> Exercise goal
Below is a block of entries, which should be copied verbatim apart from the pictures.

[Images with pose keypoints]
┄┄┄┄┄┄

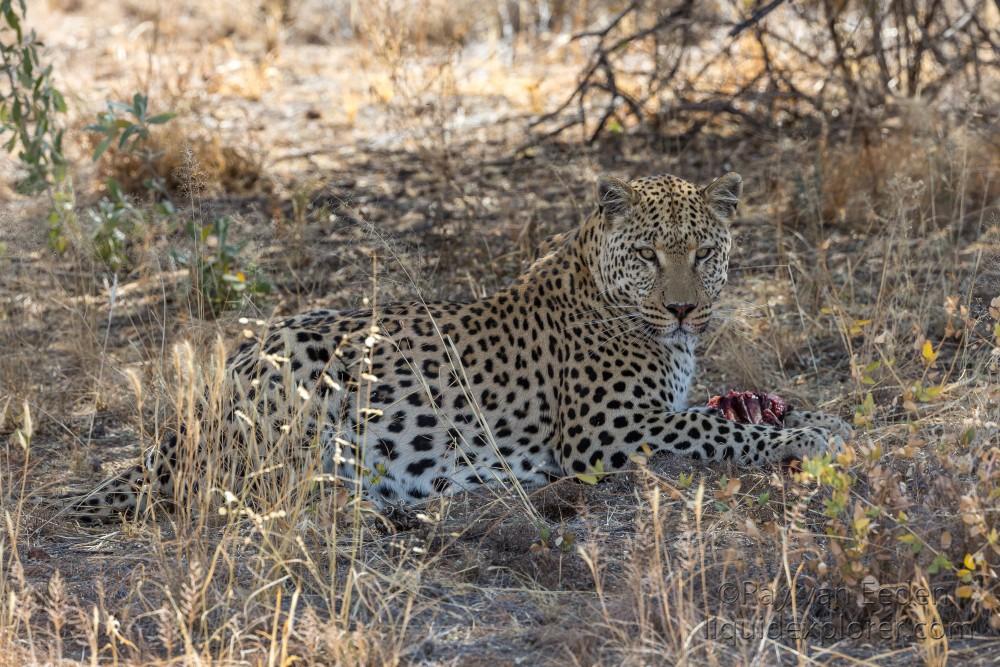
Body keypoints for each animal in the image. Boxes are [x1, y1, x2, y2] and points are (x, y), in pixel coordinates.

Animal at [70, 172, 852, 520]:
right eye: (649, 255)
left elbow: (729, 412)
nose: (685, 307)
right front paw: (814, 432)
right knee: (260, 491)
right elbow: (719, 430)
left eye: (704, 251)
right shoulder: (610, 433)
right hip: (298, 393)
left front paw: (811, 416)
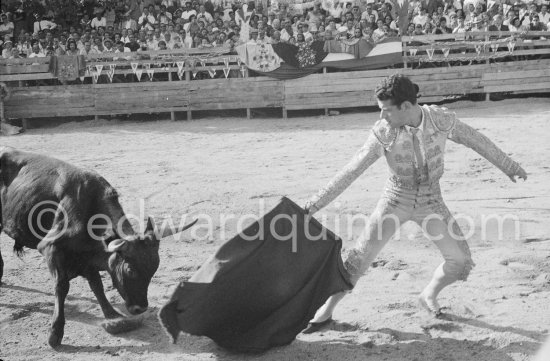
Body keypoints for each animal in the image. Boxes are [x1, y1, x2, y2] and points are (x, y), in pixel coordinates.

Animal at [0, 146, 198, 346]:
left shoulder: (87, 258)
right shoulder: (50, 249)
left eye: (154, 269)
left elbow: (97, 285)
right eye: (130, 270)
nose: (140, 308)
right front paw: (55, 332)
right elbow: (61, 287)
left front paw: (112, 315)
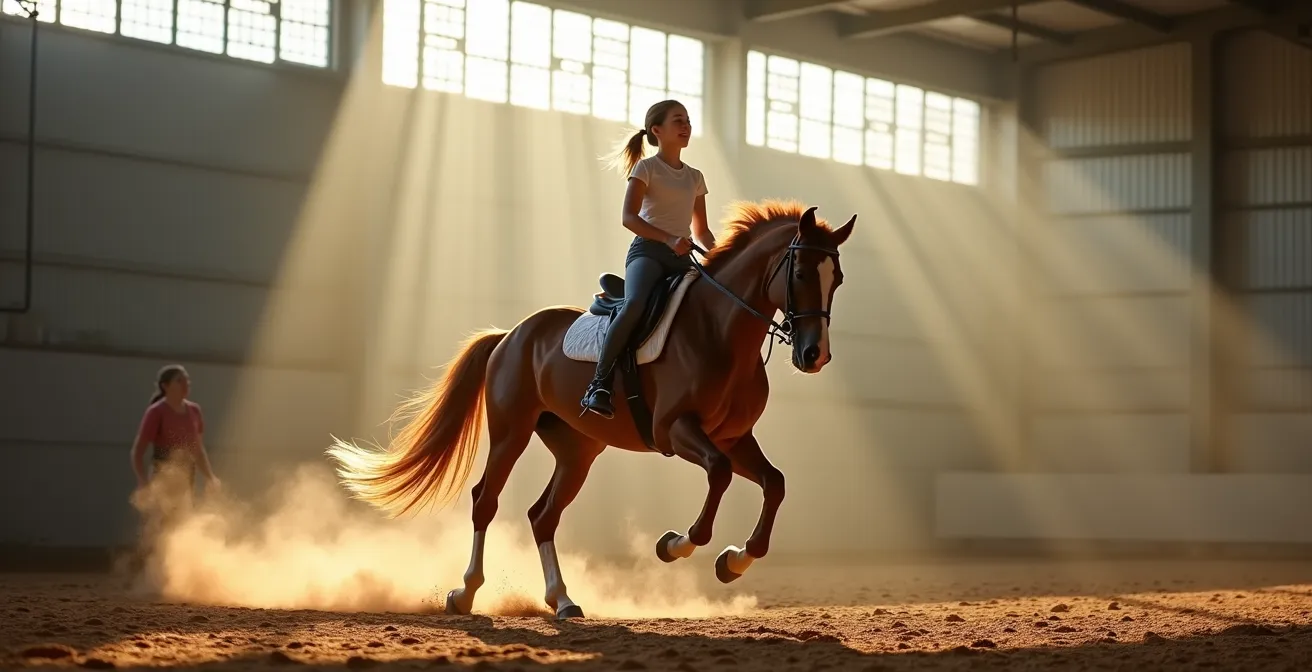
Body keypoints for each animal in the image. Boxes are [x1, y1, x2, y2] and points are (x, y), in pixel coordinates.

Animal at [328, 200, 855, 619]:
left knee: (543, 516)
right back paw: (465, 594)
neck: (718, 331)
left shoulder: (733, 437)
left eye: (838, 279)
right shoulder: (676, 429)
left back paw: (562, 601)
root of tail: (511, 335)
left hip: (577, 450)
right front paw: (674, 545)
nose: (815, 355)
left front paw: (735, 560)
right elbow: (720, 475)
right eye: (802, 273)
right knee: (485, 501)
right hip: (511, 433)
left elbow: (774, 483)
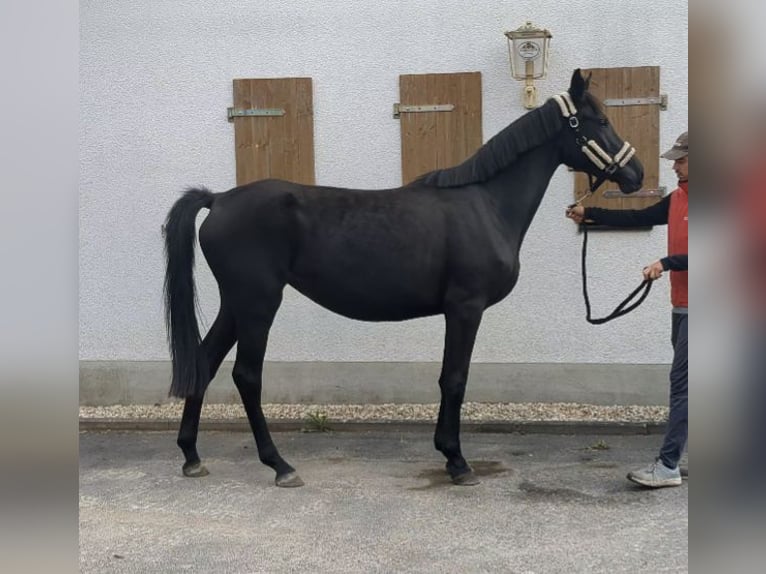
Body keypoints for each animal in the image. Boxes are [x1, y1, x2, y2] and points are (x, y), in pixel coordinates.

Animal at [163, 69, 643, 487]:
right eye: (600, 121)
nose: (635, 174)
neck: (486, 203)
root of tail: (219, 199)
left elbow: (450, 378)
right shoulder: (465, 308)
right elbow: (454, 379)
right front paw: (456, 460)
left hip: (237, 303)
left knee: (204, 362)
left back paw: (191, 456)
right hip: (259, 303)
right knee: (246, 375)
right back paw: (280, 466)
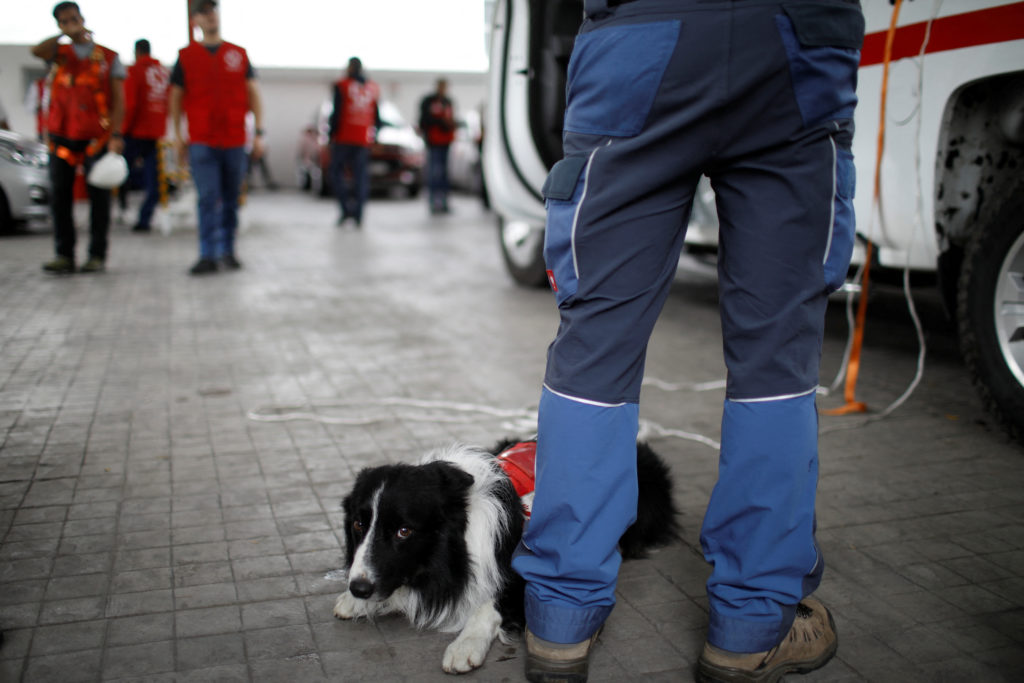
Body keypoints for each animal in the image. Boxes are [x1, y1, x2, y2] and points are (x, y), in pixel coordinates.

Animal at [331, 444, 675, 671]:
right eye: (358, 524)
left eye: (404, 531)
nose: (359, 588)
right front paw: (355, 601)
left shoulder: (534, 571)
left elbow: (490, 604)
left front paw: (465, 644)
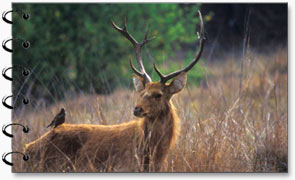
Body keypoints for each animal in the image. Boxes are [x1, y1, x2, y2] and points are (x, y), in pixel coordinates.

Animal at [24, 10, 206, 172]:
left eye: (158, 95)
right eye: (141, 93)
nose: (137, 109)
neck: (152, 155)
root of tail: (27, 148)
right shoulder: (122, 165)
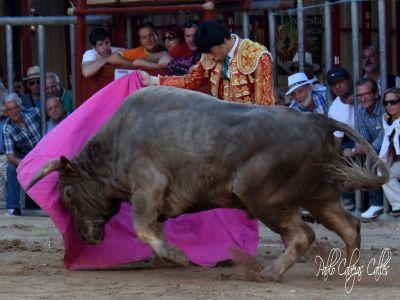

┄┄┄┄┄┄

> Reply to the exercise
Body keypoints for each animal in the image. Boxes are [x1, y1, x2, y2] and points are (x, y), in pixel coordinates.

Animal at [70, 172, 852, 520]:
right eye: (649, 255)
left elbow: (729, 412)
nose: (685, 307)
right front paw: (814, 432)
right knee: (260, 491)
right elbow: (719, 430)
left eye: (704, 251)
right shoulder: (610, 433)
right hip: (298, 393)
left front paw: (811, 416)
Body keypoints for each animal in the image. Boxes are [x1, y1, x2, y2] and points are (x, y), in pixel coordinates.

Animal at [0, 146, 198, 346]:
left shoulder: (87, 258)
right shoulder: (50, 249)
left eye: (154, 269)
left elbow: (97, 285)
right eye: (130, 270)
nose: (140, 308)
right front paw: (55, 332)
right elbow: (61, 287)
left front paw: (112, 315)
Body keypoints for each animal in the image. Boxes are [x1, y1, x2, y2] and points are (x, y), in pixel coordinates.

Animal at [328, 200, 855, 619]:
left knee: (543, 516)
right back paw: (465, 594)
neck: (718, 331)
left shoulder: (733, 437)
left eye: (838, 279)
right shoulder: (676, 429)
left back paw: (562, 601)
root of tail: (511, 335)
left hip: (577, 450)
right front paw: (674, 545)
nose: (815, 355)
left front paw: (735, 560)
right elbow: (720, 475)
right eye: (802, 273)
right knee: (485, 501)
right hip: (511, 433)
left elbow: (774, 483)
Body keypoints for each animal in the image. Boxes are [x1, y1, x2, y2] and points are (x, y), in pixel coordinates.

Animal at [163, 69, 643, 487]:
right eye: (600, 121)
nose: (635, 174)
neck: (486, 203)
root of tail: (219, 199)
left elbow: (450, 378)
right shoulder: (465, 308)
right elbow: (454, 379)
right front paw: (456, 460)
left hip: (237, 303)
left knee: (204, 362)
left back paw: (191, 456)
right hip: (259, 303)
right knee: (246, 375)
right back paw: (280, 466)
Body keypoints for each animal in the image. Boxes are [x1, y1, x2, y2] and points are (x, y), in pixel coordinates.

Animal at [331, 444, 675, 671]:
right eye: (358, 524)
left eye: (404, 531)
nose: (359, 588)
right front paw: (355, 601)
left shoulder: (534, 571)
left elbow: (490, 604)
left front paw: (465, 644)
Body keypoints for each animal in the image. Boxes are [x1, y1, x2, y2] and points are (x, y), in pixel coordinates.

Animal at [24, 10, 206, 172]:
left eye: (158, 95)
right eye: (141, 93)
nose: (137, 109)
neck: (152, 155)
root of tail: (27, 148)
right shoulder: (122, 165)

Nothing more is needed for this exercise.